AICcWt: AICc weight, which is the proportion of the total amount of predictive power provided by the full set of models contained in the model being assessed. In this case, the top model contains 96% of the total explanation that can be found in the full set of models.
Cum.Wt: The sum of the AICc weights. Here the top two models contain 100% of the cumulative AICc weight.
LL: Log-likelihood. This is the value describing how likely the model is, given the data. The AIC score is calculated from the LL and K.

From this table we can see that the best model is the combination model – the model that includes every parameter but no interactions (bmi ~ age + sex + consumption).

The model is much better than all the others, as it carries 96% of the cumulative model weight and has the lowest AIC score. The next-best model is more than 2 AIC units higher than the best model (6.33 units) and carries only 4% of the cumulative model weight.

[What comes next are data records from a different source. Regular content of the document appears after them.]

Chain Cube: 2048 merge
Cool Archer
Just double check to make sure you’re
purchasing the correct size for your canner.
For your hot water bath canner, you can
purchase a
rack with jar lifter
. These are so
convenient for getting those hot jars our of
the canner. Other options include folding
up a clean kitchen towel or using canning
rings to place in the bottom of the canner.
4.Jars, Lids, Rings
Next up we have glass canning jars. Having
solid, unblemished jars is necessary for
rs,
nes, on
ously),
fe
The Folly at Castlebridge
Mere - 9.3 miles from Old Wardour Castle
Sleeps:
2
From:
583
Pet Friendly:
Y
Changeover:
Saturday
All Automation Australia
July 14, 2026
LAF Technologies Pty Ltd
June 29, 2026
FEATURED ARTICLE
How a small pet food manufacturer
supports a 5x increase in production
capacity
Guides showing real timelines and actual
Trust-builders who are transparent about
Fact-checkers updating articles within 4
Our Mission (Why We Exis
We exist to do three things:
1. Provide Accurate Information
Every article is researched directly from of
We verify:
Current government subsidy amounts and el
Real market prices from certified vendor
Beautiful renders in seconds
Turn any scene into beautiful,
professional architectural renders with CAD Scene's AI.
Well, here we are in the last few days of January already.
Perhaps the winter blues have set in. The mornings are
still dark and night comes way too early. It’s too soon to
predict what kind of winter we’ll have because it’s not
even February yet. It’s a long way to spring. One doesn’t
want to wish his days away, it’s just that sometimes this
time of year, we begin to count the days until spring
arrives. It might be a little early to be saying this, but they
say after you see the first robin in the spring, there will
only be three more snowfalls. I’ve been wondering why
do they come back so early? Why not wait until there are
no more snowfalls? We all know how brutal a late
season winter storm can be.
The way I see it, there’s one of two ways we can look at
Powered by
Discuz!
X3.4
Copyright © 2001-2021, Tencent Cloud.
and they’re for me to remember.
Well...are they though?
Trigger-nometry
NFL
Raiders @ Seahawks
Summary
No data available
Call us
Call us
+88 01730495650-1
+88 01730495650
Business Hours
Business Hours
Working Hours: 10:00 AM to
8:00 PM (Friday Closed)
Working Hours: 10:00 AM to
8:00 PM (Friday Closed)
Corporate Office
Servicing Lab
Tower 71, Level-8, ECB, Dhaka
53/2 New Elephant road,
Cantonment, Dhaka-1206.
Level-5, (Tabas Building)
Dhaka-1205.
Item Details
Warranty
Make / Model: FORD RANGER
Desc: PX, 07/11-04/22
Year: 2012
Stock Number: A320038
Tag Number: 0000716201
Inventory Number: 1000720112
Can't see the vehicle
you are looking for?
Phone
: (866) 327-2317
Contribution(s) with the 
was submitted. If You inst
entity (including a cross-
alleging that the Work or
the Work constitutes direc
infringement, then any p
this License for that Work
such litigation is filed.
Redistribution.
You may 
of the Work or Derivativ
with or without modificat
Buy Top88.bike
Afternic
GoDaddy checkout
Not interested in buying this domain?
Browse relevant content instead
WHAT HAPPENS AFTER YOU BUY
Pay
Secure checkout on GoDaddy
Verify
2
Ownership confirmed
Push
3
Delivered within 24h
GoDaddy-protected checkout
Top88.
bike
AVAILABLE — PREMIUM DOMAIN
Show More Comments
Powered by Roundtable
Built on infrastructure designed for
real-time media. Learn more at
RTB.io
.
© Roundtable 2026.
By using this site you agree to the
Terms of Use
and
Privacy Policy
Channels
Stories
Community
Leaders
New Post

Based on this comparison, we would choose the combination model to use in our data analysis.

Reporting the results¶

If you are using AIC model selection in your research, you can state this in your methods section of your thesis, dissertation, or research paper. Report that you used AIC model selection, briefly explain the best-fit model you found, and state the AIC weight of the model.

Example methods section

We used AIC model selection to distinguish among a set of possible models describing the relationship between age, sex, sweetened beverage consumption, and body mass index. The best-fit model, carrying 96% of the cumulative model weight, included every parameter with no interaction effects.

After finding the best-fit model you can go ahead and run the model and evaluate the results. The output of your model evaluation can be reported in the results section of your paper.